*Task item*
Only the lines from the one containing "平成21年第4回定例会一般質問" through the end of the records should be retyped, exactly and including both ends; pictures stay out.

*Saved entries*
___

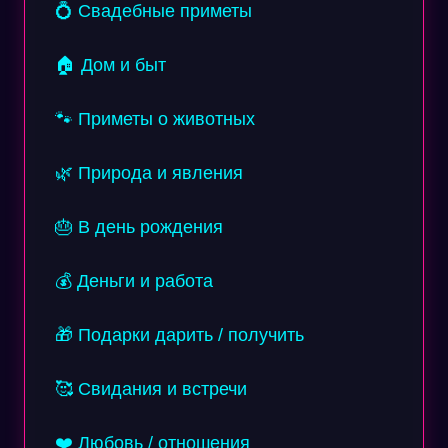
💍 Свадебные приметы
🏠 Дом и быт
🐾 Приметы о животных
🌿 Природа и явления
🎂 В день рождения
💰 Деньги и работа
🎁 Подарки дарить / получить
🥰 Свидания и встречи
❤️ Любовь / отношения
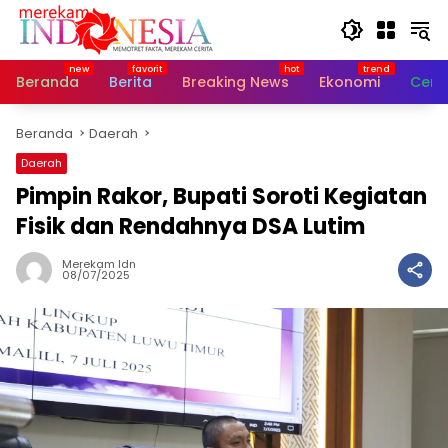
Langsung
ke
konten
Beranda
Berita
Breaking News
Ekonomi
Cerit
Beranda
Daerah
Daerah
Pimpin Rakor, Bupati Soroti Kegiatan
Fisik dan Rendahnya DSA Lutim
Merekam Idn
08/07/2025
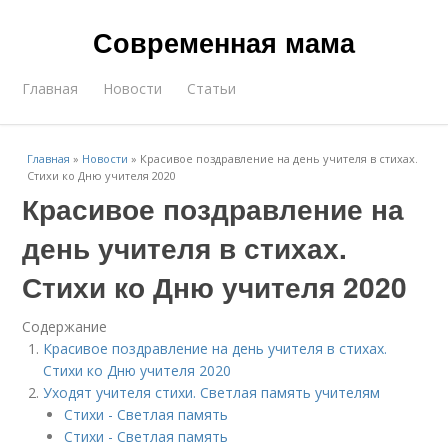
Современная мама
Главная
Новости
Статьи
Главная
»
Новости
»
Красивое поздравление на день учителя в стихах.
Стихи ко Дню учителя 2020
Красивое поздравление на
день учителя в стихах.
Стихи ко Дню учителя 2020
Содержание
Красивое поздравление на день учителя в стихах.
Стихи ко Дню учителя 2020
Уходят учителя стихи. Светлая память учителям
Стихи - Светлая память
Стихи - Светлая память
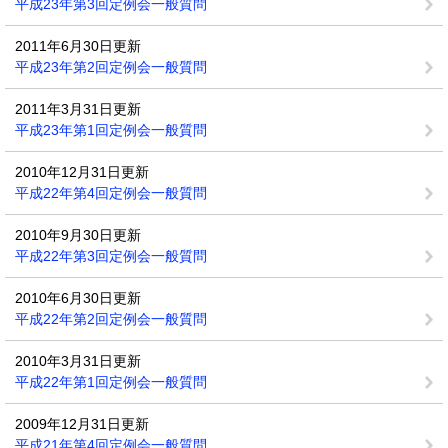
平成23年第3回定例会一般質問
2011年6月30日更新
平成23年第2回定例会一般質問
2011年3月31日更新
平成23年第1回定例会一般質問
2010年12月31日更新
平成22年第4回定例会一般質問
2010年9月30日更新
平成22年第3回定例会一般質問
2010年6月30日更新
平成22年第2回定例会一般質問
2010年3月31日更新
平成22年第1回定例会一般質問
2009年12月31日更新
平成21年第4回定例会一般質問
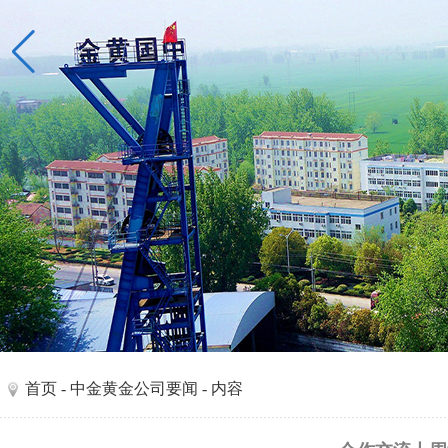
首页
-
中金黄金公司要闻
- 内容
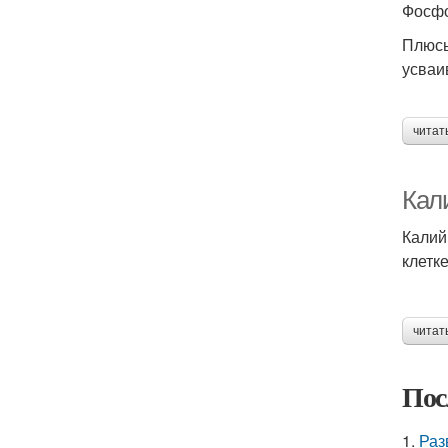
Фосфо
Плюсы
усваи
читат
Кал
Калий
клетк
читат
Пос
1.
Раз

___

*Solution to this task*
平成21年第4回定例会一般質問
首页
-
中金黄金公司要闻
- 内容
Фосфо
Плюсы
усваи
читат
Кал
Калий
клетк
читат
Пос
1.
Раз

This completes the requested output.